EXERCISE -> Copy the text of every entry below line for line, keeping each character and line break unchanged.

DATASET ENTRIES ->
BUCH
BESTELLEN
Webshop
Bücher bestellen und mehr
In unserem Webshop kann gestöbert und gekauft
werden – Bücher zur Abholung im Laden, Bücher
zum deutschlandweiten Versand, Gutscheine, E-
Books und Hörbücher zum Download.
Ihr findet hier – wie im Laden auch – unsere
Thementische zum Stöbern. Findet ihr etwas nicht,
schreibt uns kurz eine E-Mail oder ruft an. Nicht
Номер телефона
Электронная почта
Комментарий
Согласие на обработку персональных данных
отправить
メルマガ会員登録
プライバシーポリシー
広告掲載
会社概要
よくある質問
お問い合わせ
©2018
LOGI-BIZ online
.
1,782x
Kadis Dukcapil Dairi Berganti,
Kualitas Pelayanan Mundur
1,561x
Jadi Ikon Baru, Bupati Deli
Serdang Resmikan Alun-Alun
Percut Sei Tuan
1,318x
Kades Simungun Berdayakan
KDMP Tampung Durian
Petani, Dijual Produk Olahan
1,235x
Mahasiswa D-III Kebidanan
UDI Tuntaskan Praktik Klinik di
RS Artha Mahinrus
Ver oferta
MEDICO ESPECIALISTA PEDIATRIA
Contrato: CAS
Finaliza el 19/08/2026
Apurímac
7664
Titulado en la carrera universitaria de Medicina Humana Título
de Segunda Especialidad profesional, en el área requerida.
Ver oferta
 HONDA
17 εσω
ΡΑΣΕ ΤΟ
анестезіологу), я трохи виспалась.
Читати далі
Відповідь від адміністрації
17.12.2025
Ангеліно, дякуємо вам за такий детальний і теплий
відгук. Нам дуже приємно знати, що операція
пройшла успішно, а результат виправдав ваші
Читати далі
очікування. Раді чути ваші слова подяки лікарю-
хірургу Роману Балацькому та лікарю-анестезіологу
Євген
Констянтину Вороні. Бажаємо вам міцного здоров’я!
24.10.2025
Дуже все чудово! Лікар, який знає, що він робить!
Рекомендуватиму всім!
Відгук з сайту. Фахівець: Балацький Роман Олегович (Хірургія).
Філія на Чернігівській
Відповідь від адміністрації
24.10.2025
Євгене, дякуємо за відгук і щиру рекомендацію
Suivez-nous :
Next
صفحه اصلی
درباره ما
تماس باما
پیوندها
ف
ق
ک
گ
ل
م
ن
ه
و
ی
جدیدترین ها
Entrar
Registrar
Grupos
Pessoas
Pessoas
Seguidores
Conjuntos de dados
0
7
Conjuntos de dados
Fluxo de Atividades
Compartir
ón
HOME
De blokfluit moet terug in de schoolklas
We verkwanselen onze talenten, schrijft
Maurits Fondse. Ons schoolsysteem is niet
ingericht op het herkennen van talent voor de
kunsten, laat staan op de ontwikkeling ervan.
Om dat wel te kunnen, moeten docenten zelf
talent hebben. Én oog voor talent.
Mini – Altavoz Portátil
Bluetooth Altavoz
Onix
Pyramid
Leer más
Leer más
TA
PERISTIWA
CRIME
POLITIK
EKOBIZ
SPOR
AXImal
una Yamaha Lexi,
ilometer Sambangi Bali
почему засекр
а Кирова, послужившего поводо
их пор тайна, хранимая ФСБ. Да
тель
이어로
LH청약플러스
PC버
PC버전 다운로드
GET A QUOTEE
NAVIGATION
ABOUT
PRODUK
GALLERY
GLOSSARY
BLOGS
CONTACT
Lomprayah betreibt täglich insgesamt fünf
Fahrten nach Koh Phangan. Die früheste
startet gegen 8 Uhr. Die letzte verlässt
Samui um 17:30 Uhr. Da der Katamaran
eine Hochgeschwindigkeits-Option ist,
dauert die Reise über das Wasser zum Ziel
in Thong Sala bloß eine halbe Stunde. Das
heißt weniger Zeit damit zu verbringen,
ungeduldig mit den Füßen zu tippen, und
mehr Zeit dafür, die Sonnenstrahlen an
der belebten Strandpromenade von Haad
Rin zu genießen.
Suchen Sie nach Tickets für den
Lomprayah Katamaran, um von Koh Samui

EXPECTED ANSWER ->
BUCH
BESTELLEN
Webshop
Bücher bestellen und mehr
In unserem Webshop kann gestöbert und gekauft
werden – Bücher zur Abholung im Laden, Bücher
zum deutschlandweiten Versand, Gutscheine, E-
Books und Hörbücher zum Download.
Ihr findet hier – wie im Laden auch – unsere
Thementische zum Stöbern. Findet ihr etwas nicht,
schreibt uns kurz eine E-Mail oder ruft an. Nicht
Номер телефона
Электронная почта
Комментарий
Согласие на обработку персональных данных
отправить
メルマガ会員登録
プライバシーポリシー
広告掲載
会社概要
よくある質問
お問い合わせ
©2018
LOGI-BIZ online
.
1,782x
Kadis Dukcapil Dairi Berganti,
Kualitas Pelayanan Mundur
1,561x
Jadi Ikon Baru, Bupati Deli
Serdang Resmikan Alun-Alun
Percut Sei Tuan
1,318x
Kades Simungun Berdayakan
KDMP Tampung Durian
Petani, Dijual Produk Olahan
1,235x
Mahasiswa D-III Kebidanan
UDI Tuntaskan Praktik Klinik di
RS Artha Mahinrus
Ver oferta
MEDICO ESPECIALISTA PEDIATRIA
Contrato: CAS
Finaliza el 19/08/2026
Apurímac
7664
Titulado en la carrera universitaria de Medicina Humana Título
de Segunda Especialidad profesional, en el área requerida.
Ver oferta
 HONDA
17 εσω
ΡΑΣΕ ΤΟ
анестезіологу), я трохи виспалась.
Читати далі
Відповідь від адміністрації
17.12.2025
Ангеліно, дякуємо вам за такий детальний і теплий
відгук. Нам дуже приємно знати, що операція
пройшла успішно, а результат виправдав ваші
Читати далі
очікування. Раді чути ваші слова подяки лікарю-
хірургу Роману Балацькому та лікарю-анестезіологу
Євген
Констянтину Вороні. Бажаємо вам міцного здоров’я!
24.10.2025
Дуже все чудово! Лікар, який знає, що він робить!
Рекомендуватиму всім!
Відгук з сайту. Фахівець: Балацький Роман Олегович (Хірургія).
Філія на Чернігівській
Відповідь від адміністрації
24.10.2025
Євгене, дякуємо за відгук і щиру рекомендацію
Suivez-nous :
Next
صفحه اصلی
درباره ما
تماس باما
پیوندها
ف
ق
ک
گ
ل
م
ن
ه
و
ی
جدیدترین ها
Entrar
Registrar
Grupos
Pessoas
Pessoas
Seguidores
Conjuntos de dados
0
7
Conjuntos de dados
Fluxo de Atividades
Compartir
ón
HOME
De blokfluit moet terug in de schoolklas
We verkwanselen onze talenten, schrijft
Maurits Fondse. Ons schoolsysteem is niet
ingericht op het herkennen van talent voor de
kunsten, laat staan op de ontwikkeling ervan.
Om dat wel te kunnen, moeten docenten zelf
talent hebben. Én oog voor talent.
Mini – Altavoz Portátil
Bluetooth Altavoz
Onix
Pyramid
Leer más
Leer más
TA
PERISTIWA
CRIME
POLITIK
EKOBIZ
SPOR
AXImal
una Yamaha Lexi,
ilometer Sambangi Bali
почему засекр
а Кирова, послужившего поводо
их пор тайна, хранимая ФСБ. Да
тель
이어로
LH청약플러스
PC버
PC버전 다운로드
GET A QUOTEE
NAVIGATION
ABOUT
PRODUK
GALLERY
GLOSSARY
BLOGS
CONTACT
Lomprayah betreibt täglich insgesamt fünf
Fahrten nach Koh Phangan. Die früheste
startet gegen 8 Uhr. Die letzte verlässt
Samui um 17:30 Uhr. Da der Katamaran
eine Hochgeschwindigkeits-Option ist,
dauert die Reise über das Wasser zum Ziel
in Thong Sala bloß eine halbe Stunde. Das
heißt weniger Zeit damit zu verbringen,
ungeduldig mit den Füßen zu tippen, und
mehr Zeit dafür, die Sonnenstrahlen an
der belebten Strandpromenade von Haad
Rin zu genießen.
Suchen Sie nach Tickets für den
Lomprayah Katamaran, um von Koh Samui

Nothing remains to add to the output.